** What is required **
Copy the listing below word for word, leaving out the pictures.
_ _ _ _ _ _ _
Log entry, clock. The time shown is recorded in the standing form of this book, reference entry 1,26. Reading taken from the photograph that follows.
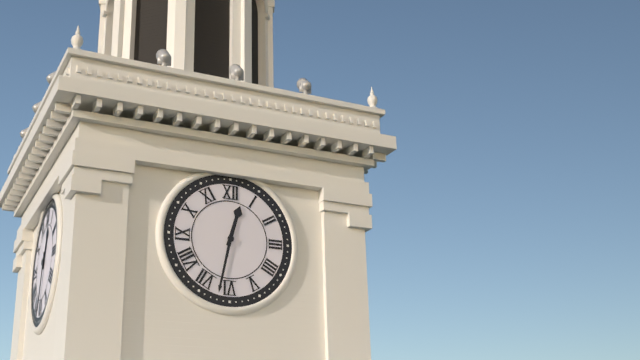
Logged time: 12,32
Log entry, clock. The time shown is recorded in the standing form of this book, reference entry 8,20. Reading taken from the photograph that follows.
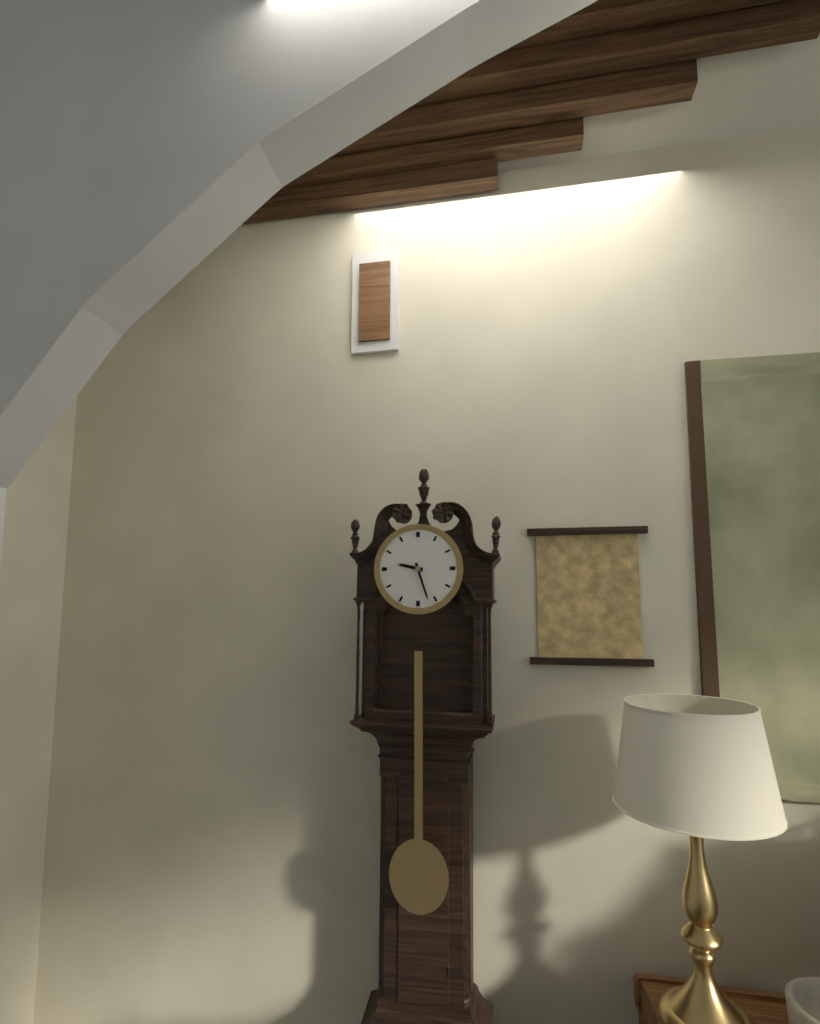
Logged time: 9,27
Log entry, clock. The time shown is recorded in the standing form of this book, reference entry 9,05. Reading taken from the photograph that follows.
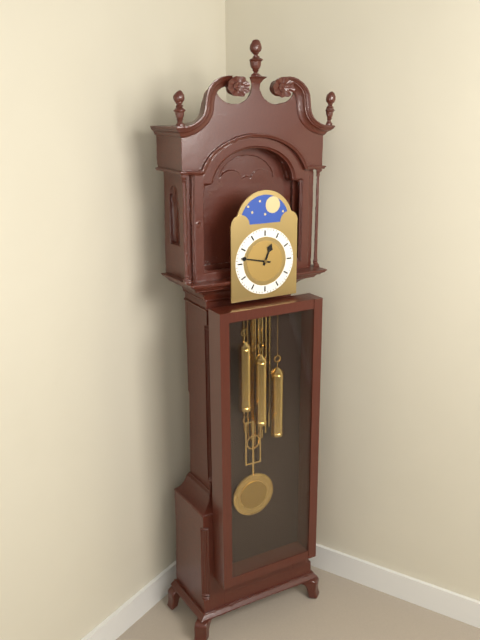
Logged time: 12,47
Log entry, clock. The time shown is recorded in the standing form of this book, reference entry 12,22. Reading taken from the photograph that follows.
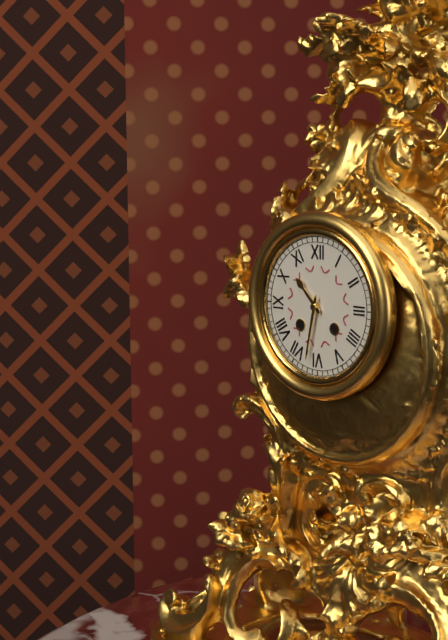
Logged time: 10,32
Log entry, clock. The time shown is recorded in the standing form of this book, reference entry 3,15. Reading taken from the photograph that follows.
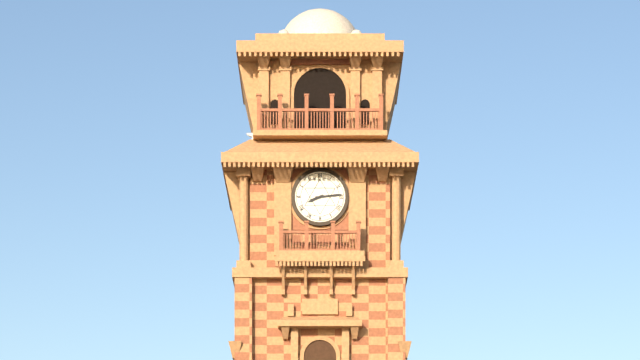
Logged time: 8,14
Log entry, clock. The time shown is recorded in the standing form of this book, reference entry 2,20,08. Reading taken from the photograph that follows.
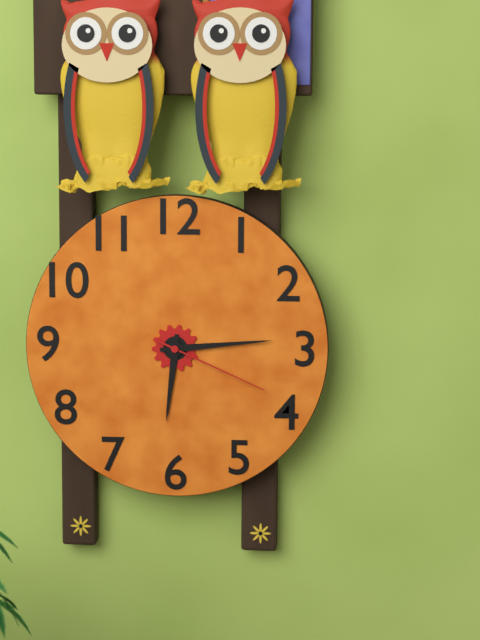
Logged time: 6,14,19
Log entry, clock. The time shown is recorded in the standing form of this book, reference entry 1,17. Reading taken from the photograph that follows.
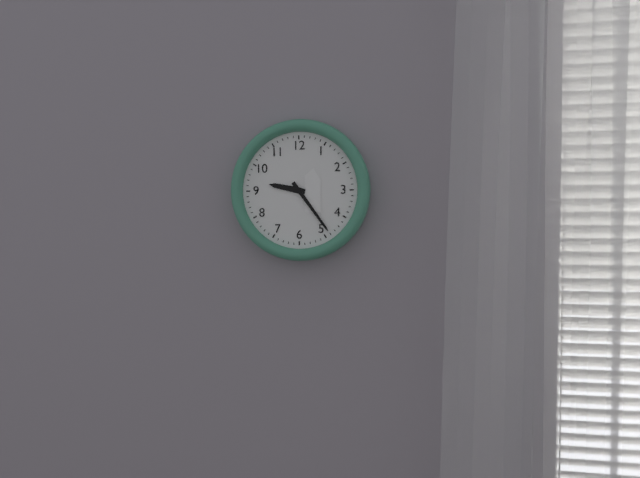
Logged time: 9,24
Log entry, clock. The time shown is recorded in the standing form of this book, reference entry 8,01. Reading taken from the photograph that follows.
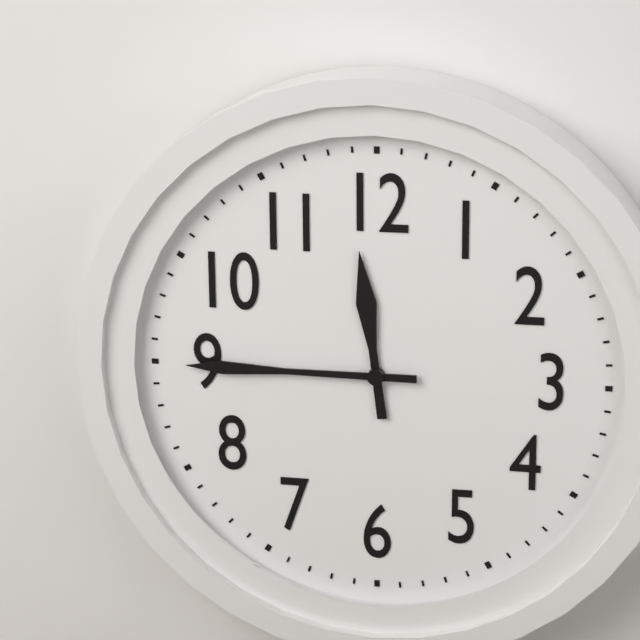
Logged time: 11,45
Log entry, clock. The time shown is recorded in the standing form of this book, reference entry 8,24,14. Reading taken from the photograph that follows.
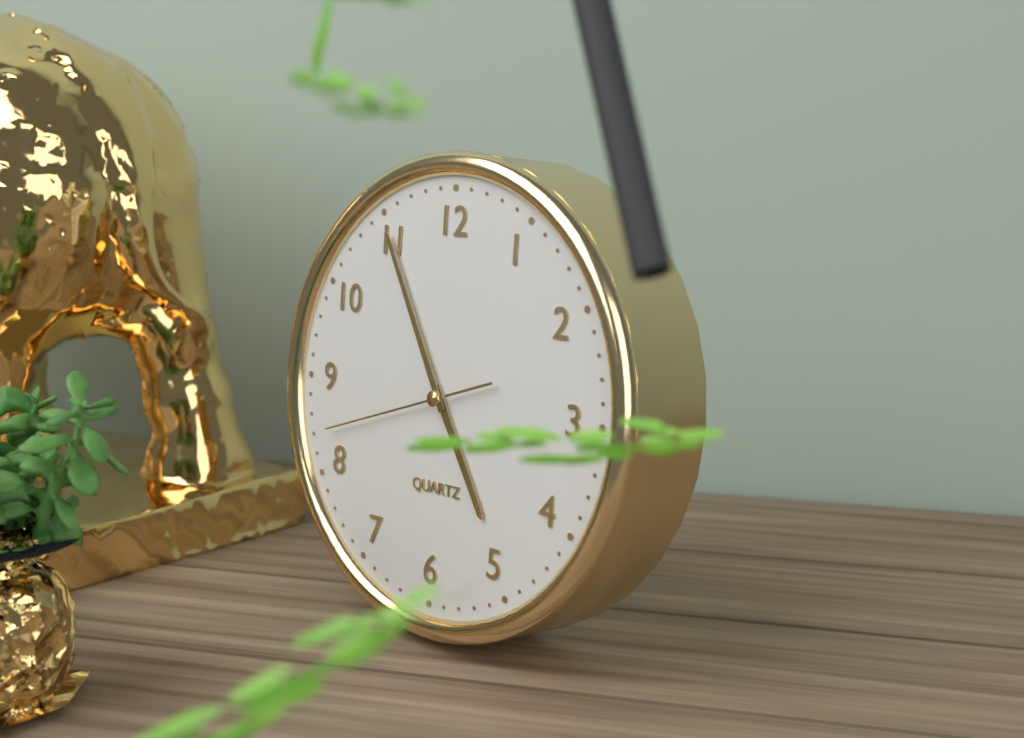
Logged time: 4,55,42
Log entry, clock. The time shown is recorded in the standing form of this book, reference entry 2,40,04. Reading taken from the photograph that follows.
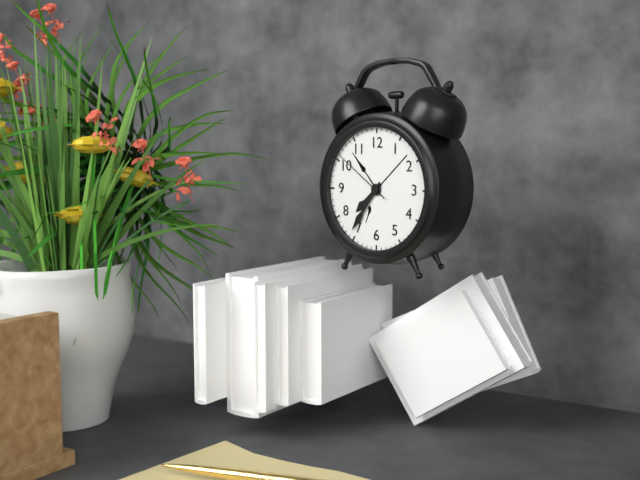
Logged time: 7,36,51
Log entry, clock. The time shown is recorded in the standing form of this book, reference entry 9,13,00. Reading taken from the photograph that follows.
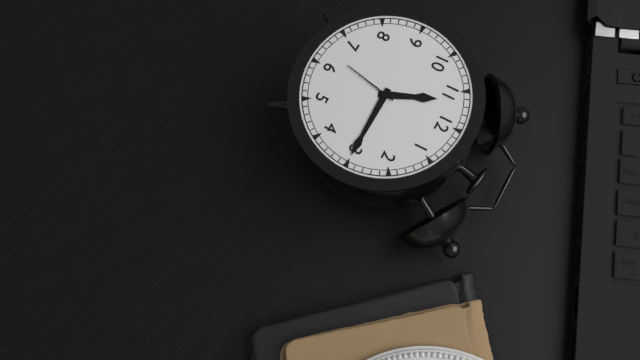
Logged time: 11,15,32
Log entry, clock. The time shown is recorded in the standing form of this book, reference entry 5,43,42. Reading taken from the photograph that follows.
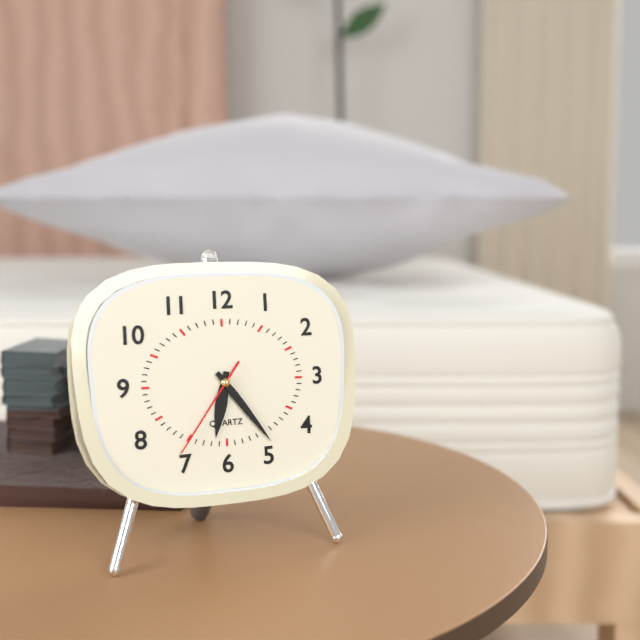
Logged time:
_ _ _ _ _ _ _
** Answer below **
Log entry, clock. The time shown is recorded in the standing form of this book, reference entry 1,26. Reading taken from the photograph that follows.
Logged time: 12,32
Log entry, clock. The time shown is recorded in the standing form of this book, reference entry 8,20. Reading taken from the photograph that follows.
Logged time: 9,27
Log entry, clock. The time shown is recorded in the standing form of this book, reference entry 9,05. Reading taken from the photograph that follows.
Logged time: 12,47
Log entry, clock. The time shown is recorded in the standing form of this book, reference entry 12,22. Reading taken from the photograph that follows.
Logged time: 10,32
Log entry, clock. The time shown is recorded in the standing form of this book, reference entry 3,15. Reading taken from the photograph that follows.
Logged time: 8,14
Log entry, clock. The time shown is recorded in the standing form of this book, reference entry 2,20,08. Reading taken from the photograph that follows.
Logged time: 6,14,19
Log entry, clock. The time shown is recorded in the standing form of this book, reference entry 1,17. Reading taken from the photograph that follows.
Logged time: 9,24
Log entry, clock. The time shown is recorded in the standing form of this book, reference entry 8,01. Reading taken from the photograph that follows.
Logged time: 11,45
Log entry, clock. The time shown is recorded in the standing form of this book, reference entry 8,24,14. Reading taken from the photograph that follows.
Logged time: 4,55,42
Log entry, clock. The time shown is recorded in the standing form of this book, reference entry 2,40,04. Reading taken from the photograph that follows.
Logged time: 7,36,51
Log entry, clock. The time shown is recorded in the standing form of this book, reference entry 9,13,00. Reading taken from the photograph that follows.
Logged time: 11,15,32
Log entry, clock. The time shown is recorded in the standing form of this book, reference entry 5,43,42. Reading taken from the photograph that follows.
Logged time:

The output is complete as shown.